It was no 838-vote nail-biter this time.
Incumbent Commissioner David "Hap" Clark easily withstood a challenge from Dan Tipton in Tuesday's Democratic primary for the County Commission District 5 seat.
Unlike 1992, when Clark defeated Tipton by a narrow 838 votes, Tuesday's primary was over early and offered little suspense.
None of the four Republican candidates for District 5 received a majority of the vote in the GOP primary, so the two candidates with the most votes _ James Hollingsworth and Ken Buck _ advance to the Oct. 1 runoff election.
Hollingsworth, however, garnered far more votes than Buck, nearly averting a runoff entirely.
The winner of the October runoff will face Clark in November's general election.
Clark, 74, praised Tipton for running a clean campaign. However, Clark said voters simply recognized him as a good incumbent.
"I'm glad I won," he said. "I thought it would be a lot closer than it was, like last time. I think I've done a good job in office. Everybody's criticized me. But I'm proud of my record."
Tipton, 44, who owns a carpeting and flooring business, blamed his loss on a poor voter turnout that hovered around 20 percent.
"I always thought I would need a heavy turnout to beat an incumbent," Tipton said. "If people are unhappy with an incumbent, they turn out at the polls. I was shocked they didn't do that this year."

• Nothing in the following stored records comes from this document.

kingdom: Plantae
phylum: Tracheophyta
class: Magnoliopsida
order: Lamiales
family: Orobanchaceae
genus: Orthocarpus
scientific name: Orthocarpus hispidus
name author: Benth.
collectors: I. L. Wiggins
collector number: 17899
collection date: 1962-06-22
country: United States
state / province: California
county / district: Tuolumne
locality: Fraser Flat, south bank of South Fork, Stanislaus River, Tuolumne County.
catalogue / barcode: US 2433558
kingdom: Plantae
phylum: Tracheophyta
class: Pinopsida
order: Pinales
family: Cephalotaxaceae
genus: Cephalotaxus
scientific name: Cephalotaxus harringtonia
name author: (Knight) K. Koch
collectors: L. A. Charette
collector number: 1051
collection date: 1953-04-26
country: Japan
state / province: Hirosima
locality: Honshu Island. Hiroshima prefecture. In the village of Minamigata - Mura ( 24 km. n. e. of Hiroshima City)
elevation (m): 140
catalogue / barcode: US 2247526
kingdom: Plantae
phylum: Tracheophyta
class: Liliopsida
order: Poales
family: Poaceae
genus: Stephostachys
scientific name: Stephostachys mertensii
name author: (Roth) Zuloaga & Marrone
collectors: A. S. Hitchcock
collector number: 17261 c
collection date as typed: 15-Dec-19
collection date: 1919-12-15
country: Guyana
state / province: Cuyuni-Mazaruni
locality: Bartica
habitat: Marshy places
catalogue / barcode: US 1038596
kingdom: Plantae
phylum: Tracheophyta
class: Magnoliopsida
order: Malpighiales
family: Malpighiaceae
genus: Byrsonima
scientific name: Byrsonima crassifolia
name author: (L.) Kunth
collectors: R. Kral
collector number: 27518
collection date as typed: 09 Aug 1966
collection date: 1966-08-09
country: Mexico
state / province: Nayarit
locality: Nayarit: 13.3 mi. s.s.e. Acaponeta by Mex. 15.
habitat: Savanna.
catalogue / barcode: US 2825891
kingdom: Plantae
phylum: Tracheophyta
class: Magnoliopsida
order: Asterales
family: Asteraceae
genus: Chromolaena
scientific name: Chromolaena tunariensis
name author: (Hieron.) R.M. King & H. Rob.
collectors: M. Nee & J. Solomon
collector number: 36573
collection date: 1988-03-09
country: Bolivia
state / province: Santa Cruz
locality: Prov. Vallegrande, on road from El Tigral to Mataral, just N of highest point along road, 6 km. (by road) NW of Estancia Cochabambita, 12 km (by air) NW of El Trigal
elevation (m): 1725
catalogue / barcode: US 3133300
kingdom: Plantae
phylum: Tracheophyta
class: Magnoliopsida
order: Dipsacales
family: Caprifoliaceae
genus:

Clark, who has served one term on the commission, had been widely criticized during the campaign by Tipton and Republicans alike. He has been faulted as being too laid back and uninvolved in government to be an effective leader.
Clark, however, has downplayed the criticisms, saying his quiet personality helped unite a once feuding commission.
Tipton criticized Clark for an eleventh-hour mailing that suggested Tipton did not have a clear agenda to protect Pasco's water resources.
"I think that last-minute mailer had an impact on the race," Tipton said. "I didn't have time to respond."
In fact, Clark has widely based his campaign on water issues, touting that he led the charge to hire water lobbyist H. Clyde Hobby and helped bring Gov. Lawton Chiles to Pasco to view the county's parched lakes and wetlands.
Clark, a Pasco native, is a retired educator who served as both a teacher and administrator in the Pasco school system. He owned a popular Port Richey restaurant before closing it late last year.
The GOP runoff will pit a political veteran _ former county commissioner Hollingsworth _ against a political newcomer who hasn't been active in party politics _ Buck.
"He certainly came out of nowhere," Hollingsworth said. "I don't think anybody in the party heard of him before. But he's done a good job taking little catch phrases and turning it into a good campaign."
Buck, director of the Pasco Food Bank, has been widely credited with turning around that organization. He said, "I've been in this county for 17 years. I've hardly come out of nowhere."
Republican Earl Halle, who did not make the runoff, said he just couldn't overcome Hollingsworth:
"I didn't have the name recognition," he said. "And I sure didn't have the money."